What are the relations between social injustice and social media?
My more recent writing and thinking and practice within/about digital culture finds me theorizing and practicing its artful leaving, the considered departure, and ever more radical and thoughtful connections of "lived" and "Internet" spaces as a necessary part of social justice work and pedagogy. Sure, social media is part of any activist project in 2015 (and most learning projects, too), but I'd like to think of work in this space as proto-political and proto-academic. This is to say as clearly as I can: clicking, liking, reading, researching, forwarding, posting, tweeting, are a necessary component of contemporary activism that is only realized through linked, extra-mediated actions. To leave YouTube may be the best way to both know and criticize the linked systems of corporatized domination that bleed across (social) mediated America.

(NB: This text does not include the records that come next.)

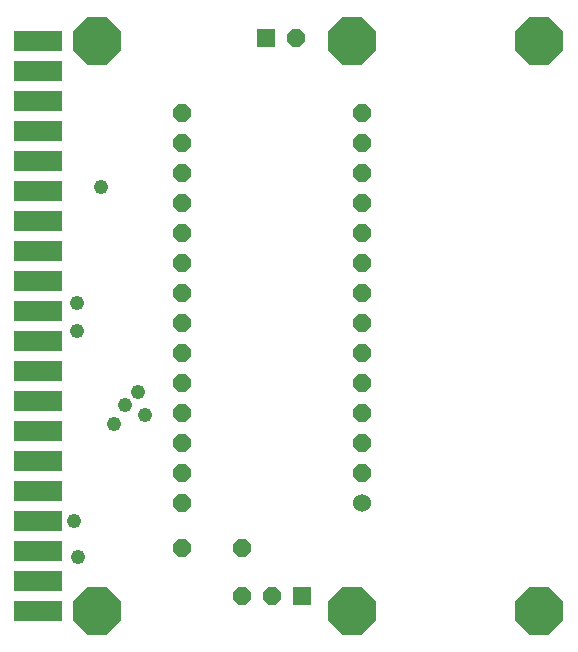
<source format=gbr>
G04 EAGLE Gerber RS-274X export*
G75*
%MOMM*%
%FSLAX34Y34*%
%LPD*%
%INSoldermask Bottom*%
%IPPOS*%
%AMOC8*
5,1,8,0,0,1.08239X$1,22.5*%
G01*
%ADD10P,4.343848X8X22.500000*%
%ADD11C,1.524000*%
%ADD12P,1.649562X8X202.500000*%
%ADD13P,1.649562X8X112.500000*%
%ADD14R,1.524000X1.524000*%
%ADD15P,1.649562X8X292.500000*%
%ADD16R,4.140200X1.727200*%
%ADD17P,1.649562X8X22.500000*%
%ADD18C,1.219200*%


D10*
X449580Y723900D03*
X449580Y241300D03*
X290830Y723900D03*
X74930Y723900D03*
X290830Y241300D03*
X74930Y241300D03*
D11*
X299720Y332740D03*
D12*
X299720Y358140D03*
X299720Y383540D03*
X299720Y408940D03*
X299720Y434340D03*
X299720Y459740D03*
X299720Y485140D03*
X299720Y510540D03*
X299720Y535940D03*
X299720Y561340D03*
X299720Y586740D03*
X299720Y612140D03*
X299720Y637540D03*
X299720Y662940D03*
X147320Y662940D03*
X147320Y637540D03*
X147320Y612140D03*
X147320Y586740D03*
X147320Y561340D03*
X147320Y535940D03*
X147320Y510540D03*
X147320Y485140D03*
X147320Y459740D03*
X147320Y434340D03*
X147320Y408940D03*
X147320Y383540D03*
X147320Y358140D03*
X147320Y332740D03*
D13*
X243840Y726440D03*
D14*
X218440Y726440D03*
D15*
X223520Y254000D03*
D14*
X248920Y254000D03*
D15*
X198120Y254000D03*
D16*
X25400Y241300D03*
X25400Y266700D03*
X25400Y292100D03*
X25400Y317500D03*
X25400Y342900D03*
X25400Y368300D03*
X25400Y393700D03*
X25400Y419100D03*
X25400Y444500D03*
X25400Y469900D03*
X25400Y495300D03*
X25400Y520700D03*
X25400Y546100D03*
X25400Y571500D03*
X25400Y596900D03*
X25400Y622300D03*
X25400Y647700D03*
X25400Y673100D03*
X25400Y698500D03*
X25400Y723900D03*
D17*
X147320Y294640D03*
X198120Y294640D03*
D18*
X55269Y317500D03*
X58063Y501627D03*
X58135Y478096D03*
X115779Y407017D03*
X89565Y399547D03*
X110270Y426393D03*
X58802Y286814D03*
X78282Y600084D03*
X98466Y415201D03*
M02*

</source>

How and why do we leave social media?
I am curious if feminist (pedagogic) activity (and the linked social justice work of many movements) can occur in the many shiny corporate, sexist, censored emporiums we've been given for free, or does the leaving demand another making: of rooms and art and people and movements of our own. Where are these feminist social media networked spaces and what are their structuring logics?
How and why do we stay in social media? What is a social media of our own?
I look forward to where these questions can take us both inside and out of YouTube and social media.